Barcelona launches its first CLT-inspired housing initiative
The city's ambition to deliver more affordable homes
Barcelona, 7 December 2020 | Social, Economy, The future of the EU & HousingCommunity Land Trusts (CLTs) have become a popular housing model among housing activists and practitioners around the world. Originally developed by rural African-American communities in the United States, it is now spreading in urban areas across North America and the United Kingdom, as well as in continental Europe. Eduard Cabré Romans - International Relations Consultant at the Barcelona Municipal Institute of Housing and Renovation (IMHAB) - tells us more.
The model is built on an ownership structure that dissociates the ownership of land, which remains collectively owned, from that of buildings. CLTs also rely on a singular organizational structure based on a tripartite governance model, where public administrations, community organizations, as well as residents each hold 1/3 of the seats in the decision-making body. The combination of the ownership structure and the governance system results in a model that ensures long-term housing affordability and community engagement.
Barcelona context
Barcelona has seen a major shift in housing policies since the adoption of the City’s Right to Housing Plan 2016-2025. The Plan aims to more than double the number of affordable housing units in the City, primarily by investing in the construction of rental public housing as well as by partnering with private limited- and non-profit affordable housing providers.
One of the initiatives adopted by the Plan is the construction of more than 500 zero-equity cooperative housing units on public land through long-term leaseholds. This model differs from the traditional cooperative housing model in Spain, which grants cooperative members individual ownership of the housing units once housing construction is complete.
There are currently 2 zero-equity cooperatives built on public land in Barcelona. 4 more projects have begun construction, while another 3 have just been allocated a plot of public land through a public tender process (check all new affordable housing projects in Barcelona here).
Towards a Barcelona CLT?
The City of Barcelona partners with limited- and non-profit housing providers, including housing cooperatives, by providing public land to build on. The allocation of plots is usually done through competitive public tenders, a process that ensures transparency and equal treatment to all contenders.
However, these competitive processes take a long time given the necessary administrative procedures, therefore slowing down housing development.
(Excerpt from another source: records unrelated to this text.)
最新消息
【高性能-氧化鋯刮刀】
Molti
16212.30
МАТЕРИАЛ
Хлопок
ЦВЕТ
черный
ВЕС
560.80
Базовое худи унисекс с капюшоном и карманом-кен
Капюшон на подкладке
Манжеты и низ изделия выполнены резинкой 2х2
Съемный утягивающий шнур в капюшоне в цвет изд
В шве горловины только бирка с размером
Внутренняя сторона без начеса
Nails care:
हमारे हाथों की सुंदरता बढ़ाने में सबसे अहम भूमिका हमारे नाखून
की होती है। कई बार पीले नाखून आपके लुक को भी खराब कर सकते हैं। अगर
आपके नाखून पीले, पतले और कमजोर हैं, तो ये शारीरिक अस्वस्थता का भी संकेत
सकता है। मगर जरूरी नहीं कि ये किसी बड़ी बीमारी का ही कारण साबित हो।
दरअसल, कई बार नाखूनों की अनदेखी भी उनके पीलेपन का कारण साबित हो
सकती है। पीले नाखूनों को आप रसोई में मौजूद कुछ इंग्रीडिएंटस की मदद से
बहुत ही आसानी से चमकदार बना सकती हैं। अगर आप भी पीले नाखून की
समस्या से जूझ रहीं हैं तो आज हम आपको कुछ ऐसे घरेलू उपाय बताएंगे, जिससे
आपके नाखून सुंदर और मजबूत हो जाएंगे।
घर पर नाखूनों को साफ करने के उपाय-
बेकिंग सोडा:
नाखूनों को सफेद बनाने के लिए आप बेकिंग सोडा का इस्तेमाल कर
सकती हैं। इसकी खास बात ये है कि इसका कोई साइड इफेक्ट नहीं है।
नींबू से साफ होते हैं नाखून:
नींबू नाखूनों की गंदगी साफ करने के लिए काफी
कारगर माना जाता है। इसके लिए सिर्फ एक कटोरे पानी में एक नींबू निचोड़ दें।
They also challenge the principle of cooperation that inspires most of the participating entities, forcing them to compete with one another and generating frustration among prospective residents.
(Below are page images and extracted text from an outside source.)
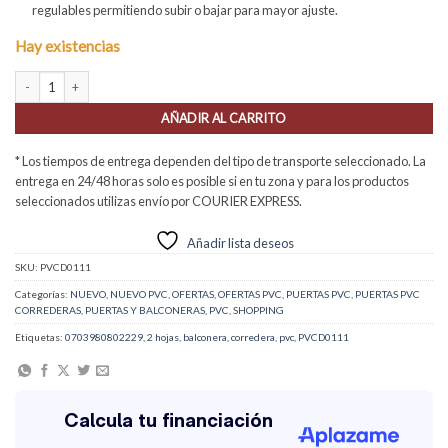
regulables permitiendo subir o bajar para mayor ajuste.
Hay existencias
Balconera PVC Corredera 1500X2000 2hojas cantidad
AÑADIR AL CARRITO
* Los tiempos de entrega dependen del tipo de transporte seleccionado. La
entrega en 24/48 horas solo es posible si en tu zona y para los productos
seleccionados utilizas envío por COURIER EXPRESS.
Añadir lista deseos
SKU:
PVCD0111
Categorías:
NUEVO
,
NUEVO PVC
,
OFERTAS
,
OFERTAS PVC
,
PUERTAS PVC
,
PUERTAS PVC
CORREDERAS
,
PUERTAS Y BALCONERAS
,
PVC
,
SHOPPING
Etiquetas:
0703980802229
,
2 hojas
,
balconera
,
corredera
,
pvc
,
PVCD0111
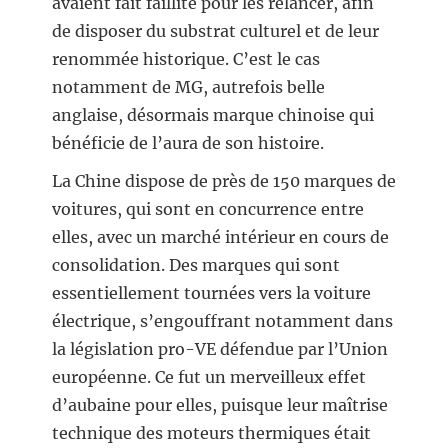
avaient fait faillite pour les relancer, afin
de disposer du substrat culturel et de leur
renommée historique. C’est le cas
notamment de MG, autrefois belle
anglaise, désormais marque chinoise qui
bénéficie de l’aura de son histoire.
La Chine dispose de près de 150 marques de
voitures, qui sont en concurrence entre
elles, avec un marché intérieur en cours de
consolidation. Des marques qui sont
essentiellement tournées vers la voiture
électrique, s’engouffrant notamment dans
la législation pro-VE défendue par l’Union
européenne. Ce fut un merveilleux effet
d’aubaine pour elles, puisque leur maîtrise
technique des moteurs thermiques était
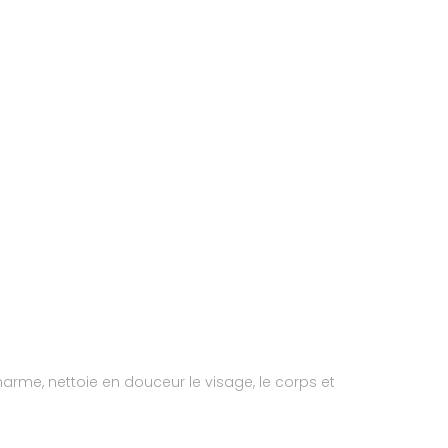
arme, nettoie en douceur le visage, le corps et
Housing cooperatives and small non-profit developers sometimes cannot afford technical support before they have been awarded a plot of land to build on. They also suffer from limited access to financing, which has been overwhelmingly dependent on small ethical banking institutions unable to meet the goals of the sector as a whole.
Given these challenges and the City’s goal to enhance the production of affordable housing, Barcelona City Council has just launched a new strategy based on a Collaboration Agreement between the City, the Catalan Association of Social Housing Managers (GHS), the Federation of Cooperative Housing, the Social and Solidarity Economy Network (XES), as well as the Social Housing Foundations Coordinator (Cohabitac). Through this agreement, the different partners will work with each other to propose projects, one per plot, to the City, which will then evaluate them following the principles of non-accumulation, local linkages, and affordability. The City and the entity proposed for each project will then sign a long-term lease on the land.
Overall, the agreement envisions the construction and renovation of 1.000 housing units, 40% of which under a zero-equity cooperative model and 60% as affordable rental housing. In the short-term, the City will provide 10 plots of land and 3 buildings to be renovated, spread across 5 of the 10 city districts, while another 2 plots will be added in the coming months.
Next steps
Barcelona has not fully embraced the Community Land Trust model just yet. Residents still do not have a seat at the decision-making table, although the articulation of the different social housing providers around a joint land management system and the use of leaseholds to dissociate the ownership of land and buildings do follow a CLT-inspired scheme.
Moving forward, the announced Collaboration Agreement has the potential to allow the different entities to collaborate and improve their technical expertise, while enabling them to benefit from economies of scale regarding central purchasing and procurement. Having such a framework can also facilitate access to financing by means of sharing risk and making earnings available to one another.
All in all, the Collaboration Agreement is a major step towards building a public-private-social partnership to maximize Barcelona’s ability to deliver affordable housing while strengthening the emerging local non-profit and cooperative housing sector. In order for the scheme to evolve into a full-fledged CLT, residents should be included in the agreement as a third party with equal rights and responsibilities. Time will tell.